Start of DATA EXTRACTS

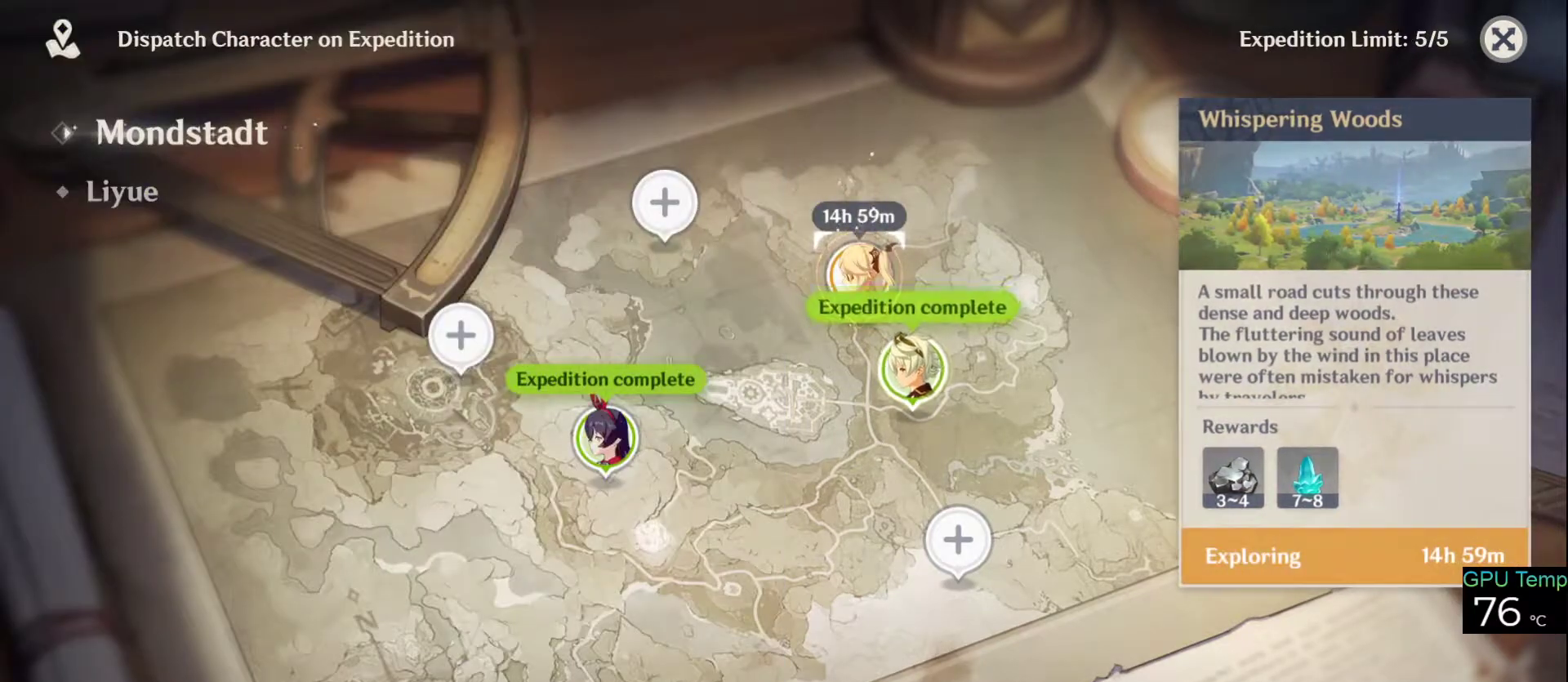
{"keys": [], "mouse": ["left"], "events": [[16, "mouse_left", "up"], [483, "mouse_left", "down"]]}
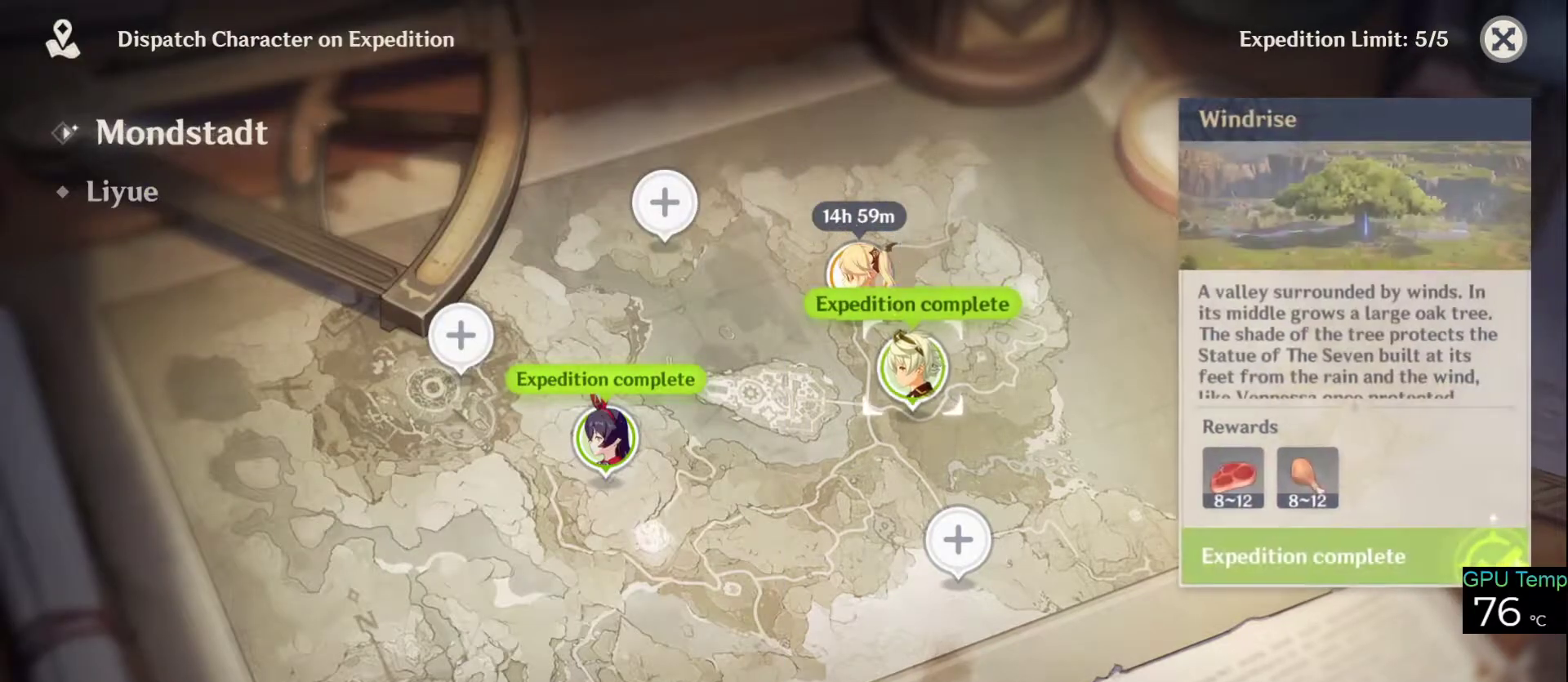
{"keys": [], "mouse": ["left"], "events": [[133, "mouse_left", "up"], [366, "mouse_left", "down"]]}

End of DATA EXTRACTS
Start of DATA EXTRACTS

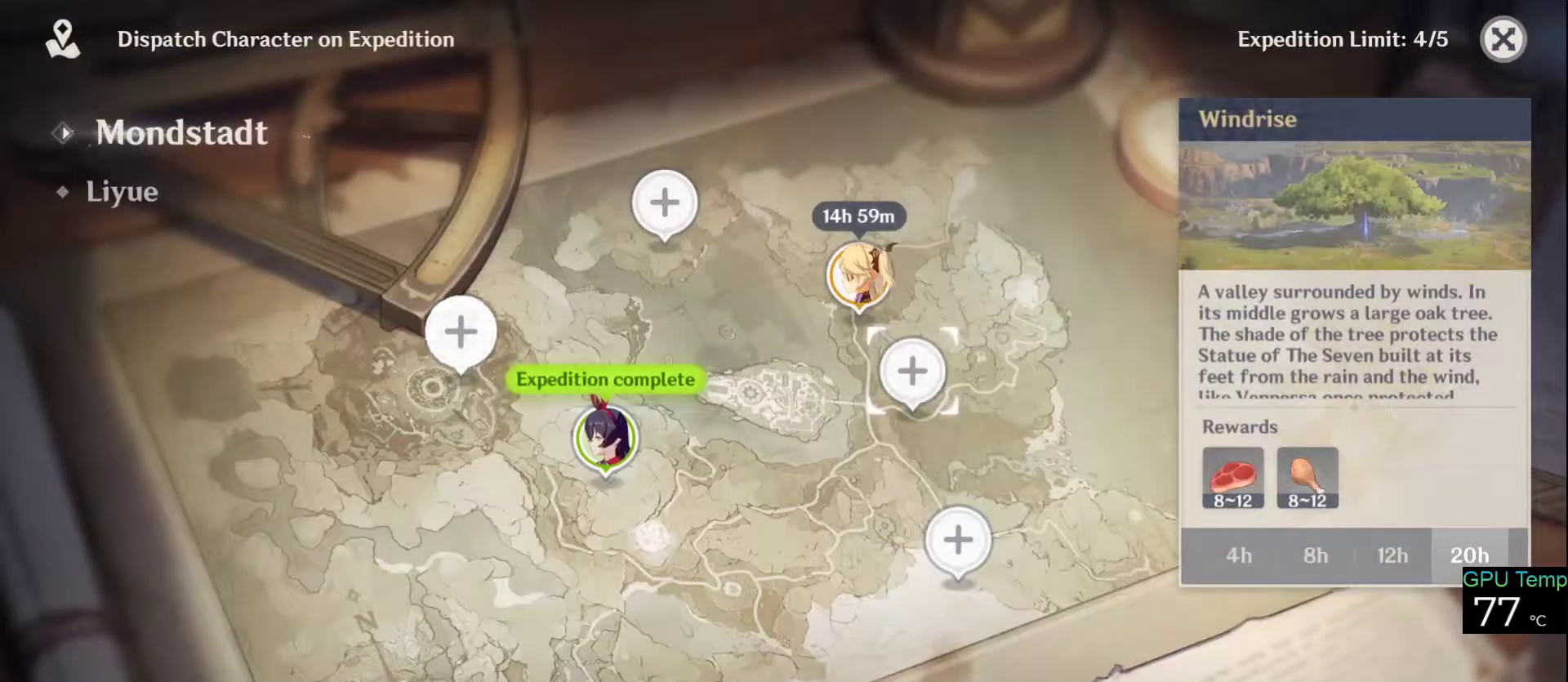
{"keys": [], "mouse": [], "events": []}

End of DATA EXTRACTS

Find every line in the records above that holds the word "left", and copy each one.

{"keys": [], "mouse": ["left"], "events": [[16, "mouse_left", "up"], [483, "mouse_left", "down"]]}
{"keys": [], "mouse": ["left"], "events": [[133, "mouse_left", "up"], [366, "mouse_left", "down"]]}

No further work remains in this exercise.